Sunday, September 21, 2014

Tricky Tacking

Parker v. Potter, 2014 VT 109

By Andrew Delaney

Adverse possession is an odd legal beast. Basically, it’s the law’s way of saying “if you liked it, then you should have put a ring on it.” Quite often, its application turns on what the previous owners of property did or didn’t do. Sometimes, as with a very recent case, it turns on what a previous owner was or wasn’t.

Plaintiffs claimed they’d adversely possessed “several strips of land adjacent to their property: a triangular area used for parking, a small grassy knoll, and a narrow strip of land on the eastern side of the roadway leading to plaintiffs’ house.” So, how’d all this come about? I’m so glad you asked.

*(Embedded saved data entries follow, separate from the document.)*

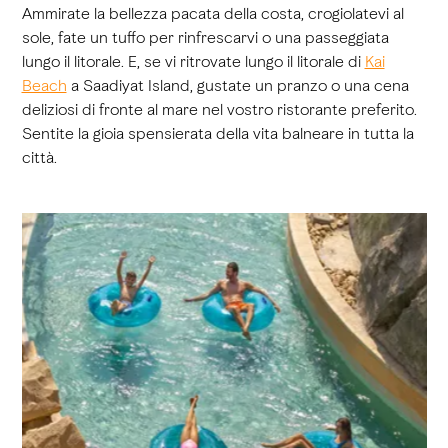
Ammirate la bellezza pacata della costa, crogiolatevi al
sole, fate un tuffo per rinfrescarvi o una passeggiata
lungo il litorale. E, se vi ritrovate lungo il litorale di
Kai
Beach
a Saadiyat Island, gustate un pranzo o una cena
deliziosi di fronte al mare nel vostro ristorante preferito.
Sentite la gioia spensierata della vita balneare in tutta la
città.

Plaintiffs bought a house and some land right before Y2K, about four months after it was foreclosed on by the bank. Before that, the property had been owned by a couple who got divorced. The former wife testified that construction workers had parked in the disputed parking area during the time they owned it. She didn’t deny that she and her husband might have used it.

A former neighbor testified that the couple, as well as the previous owners, had used the disputed parking area since 1987. A contractor who had worked on the property in 1996 testified that he had drove and parked a skid steer in the disputed parking area for two weeks straight and he assumed it belonged to the couple. The neighbor never did anything about it. Nobody lived on the property between July and December 1999.

Plaintiffs have lived there year-round ever since, however. The former owners had left stuff in the disputed grassy knoll (not that grassy knoll) and plaintiffs added their own stuff—they cut trees and stored a boat, installed a park bench, and stacked firewood in the disputed area.

Then defendants looked at a neighboring property, learned that plaintiffs had asserted claims over some areas, and told plaintiffs they’d be buying the neighboring property, and plaintiffs would have to stop using the parking area. Then, after they bought it, defendants kicked it up a notch—they “moved plaintiffs’ boat out of the parking area and put boulders and fencing up to block plaintiffs from using the area.”

This prompted plaintiffs to file a quiet-title action. The trial court ordered defendants to remove the barriers. After trial, the court ruled that plaintiffs had adversely possessed the grassy knoll and the parking area, but not a strip of land next to the roadway. Defendants appealed.

Defendants’ first argument is that the trial court should’ve found that plaintiffs’ predecessors-in-title had abandoned the property when it was foreclosed on. Defendants’ other argument is that the evidence was insufficient to establish adverse possession of the knoll and parking area.

The SCOV tackles the abandonment issue first. In order to establish adverse possession when a party hasn’t been adversely possessing for the entire period, you have to look at the previous property owners’ actions. This is called “tacking.”

Defendants argue that tacking stops with a foreclosure because the property is then abandoned. A foreclosure doesn’t necessarily constitute abandonment as a matter of law. The SCOV cites some 1899 case from Arkansas that more-or-less says this.

Thus, whether abandonment occurred is a mixed question of fact and law. In order for adverse possession to apply, intent is important and is implied from the adverse possessor’s acts; the possession has to be “continuous”—this doesn’t mean constant, just “consistent with the nature and character of the land and its adapted uses.”

Here, the SCOV concludes that the continuous element is met. Abandonment is generally a voluntary relinquishment of a claim. The foreclosure here wasn’t really voluntary. It’s not like the couple foreclosed on wanted to give up the property, you know? The SCOV reasons that the foreclosure “gap was insufficient to show that plaintiffs’ predecessors intended to abandon the disputed areas that they otherwise continuously possessed.”

The bank left the stuff that was there in the disputed areas and the realtor parked in the disputed parking area when he showed the property, so it’s also implied that during that time, the adverse possession continued—then plaintiffs stepped in and continued the possession. So that takes care of that.

Does a sufficiency-of-the-evidence claim ever really work? Here, the SCOV takes a quick look but eventually says the factual findings have adequate support in the record, the findings support the judgment, and they’re not clearly erroneous.

So, a foreclosure doesn’t necessarily interrupt tacking and plaintiffs get to keep “their” parking area and grassy knoll. Fun stuff.